*WHAT YOU HAVE TO DO*.
Copy these lines word for word.

Stored entries:
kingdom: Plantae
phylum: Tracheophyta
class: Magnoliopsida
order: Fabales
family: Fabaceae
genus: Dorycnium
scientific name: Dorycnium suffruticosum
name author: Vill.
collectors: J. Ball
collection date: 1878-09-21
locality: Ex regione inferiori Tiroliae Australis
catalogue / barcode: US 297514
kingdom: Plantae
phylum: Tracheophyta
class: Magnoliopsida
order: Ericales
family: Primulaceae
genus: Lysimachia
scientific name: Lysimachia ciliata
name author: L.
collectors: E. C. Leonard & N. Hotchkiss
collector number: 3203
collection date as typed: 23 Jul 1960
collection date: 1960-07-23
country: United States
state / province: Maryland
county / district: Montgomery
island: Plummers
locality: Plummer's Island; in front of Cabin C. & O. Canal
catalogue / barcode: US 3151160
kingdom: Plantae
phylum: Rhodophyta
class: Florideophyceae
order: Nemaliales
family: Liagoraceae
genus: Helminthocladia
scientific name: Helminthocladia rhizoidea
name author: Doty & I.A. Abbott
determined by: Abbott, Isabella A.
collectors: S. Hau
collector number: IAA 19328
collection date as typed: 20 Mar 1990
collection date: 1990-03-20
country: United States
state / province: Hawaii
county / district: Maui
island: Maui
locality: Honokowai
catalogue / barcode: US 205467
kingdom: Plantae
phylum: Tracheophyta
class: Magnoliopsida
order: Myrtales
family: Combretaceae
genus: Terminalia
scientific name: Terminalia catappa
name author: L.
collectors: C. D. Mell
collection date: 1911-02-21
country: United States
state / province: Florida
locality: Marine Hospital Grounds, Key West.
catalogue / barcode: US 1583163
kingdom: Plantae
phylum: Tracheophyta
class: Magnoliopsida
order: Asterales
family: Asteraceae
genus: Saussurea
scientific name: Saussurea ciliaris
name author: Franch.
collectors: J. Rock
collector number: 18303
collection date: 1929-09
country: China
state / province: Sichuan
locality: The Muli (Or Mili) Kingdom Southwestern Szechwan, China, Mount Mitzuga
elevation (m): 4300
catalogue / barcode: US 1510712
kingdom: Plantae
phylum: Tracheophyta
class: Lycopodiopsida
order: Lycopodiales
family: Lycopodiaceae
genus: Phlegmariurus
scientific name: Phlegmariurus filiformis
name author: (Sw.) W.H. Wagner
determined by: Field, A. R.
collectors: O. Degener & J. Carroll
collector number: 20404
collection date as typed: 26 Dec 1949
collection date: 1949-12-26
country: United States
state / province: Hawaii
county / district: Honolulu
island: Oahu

*WORKED SOLUTION*.
kingdom: Plantae
phylum: Tracheophyta
class: Magnoliopsida
order: Fabales
family: Fabaceae
genus: Dorycnium
scientific name: Dorycnium suffruticosum
name author: Vill.
collectors: J. Ball
collection date: 1878-09-21
locality: Ex regione inferiori Tiroliae Australis
catalogue / barcode: US 297514
kingdom: Plantae
phylum: Tracheophyta
class: Magnoliopsida
order: Ericales
family: Primulaceae
genus: Lysimachia
scientific name: Lysimachia ciliata
name author: L.
collectors: E. C. Leonard & N. Hotchkiss
collector number: 3203
collection date as typed: 23 Jul 1960
collection date: 1960-07-23
country: United States
state / province: Maryland
county / district: Montgomery
island: Plummers
locality: Plummer's Island; in front of Cabin C. & O. Canal
catalogue / barcode: US 3151160
kingdom: Plantae
phylum: Rhodophyta
class: Florideophyceae
order: Nemaliales
family: Liagoraceae
genus: Helminthocladia
scientific name: Helminthocladia rhizoidea
name author: Doty & I.A. Abbott
determined by: Abbott, Isabella A.
collectors: S. Hau
collector number: IAA 19328
collection date as typed: 20 Mar 1990
collection date: 1990-03-20
country: United States
state / province: Hawaii
county / district: Maui
island: Maui
locality: Honokowai
catalogue / barcode: US 205467
kingdom: Plantae
phylum: Tracheophyta
class: Magnoliopsida
order: Myrtales
family: Combretaceae
genus: Terminalia
scientific name: Terminalia catappa
name author: L.
collectors: C. D. Mell
collection date: 1911-02-21
country: United States
state / province: Florida
locality: Marine Hospital Grounds, Key West.
catalogue / barcode: US 1583163
kingdom: Plantae
phylum: Tracheophyta
class: Magnoliopsida
order: Asterales
family: Asteraceae
genus: Saussurea
scientific name: Saussurea ciliaris
name author: Franch.
collectors: J. Rock
collector number: 18303
collection date: 1929-09
country: China
state / province: Sichuan
locality: The Muli (Or Mili) Kingdom Southwestern Szechwan, China, Mount Mitzuga
elevation (m): 4300
catalogue / barcode: US 1510712
kingdom: Plantae
phylum: Tracheophyta
class: Lycopodiopsida
order: Lycopodiales
family: Lycopodiaceae
genus: Phlegmariurus
scientific name: Phlegmariurus filiformis
name author: (Sw.) W.H. Wagner
determined by: Field, A. R.
collectors: O. Degener & J. Carroll
collector number: 20404
collection date as typed: 26 Dec 1949
collection date: 1949-12-26
country: United States
state / province: Hawaii
county / district: Honolulu
island: Oahu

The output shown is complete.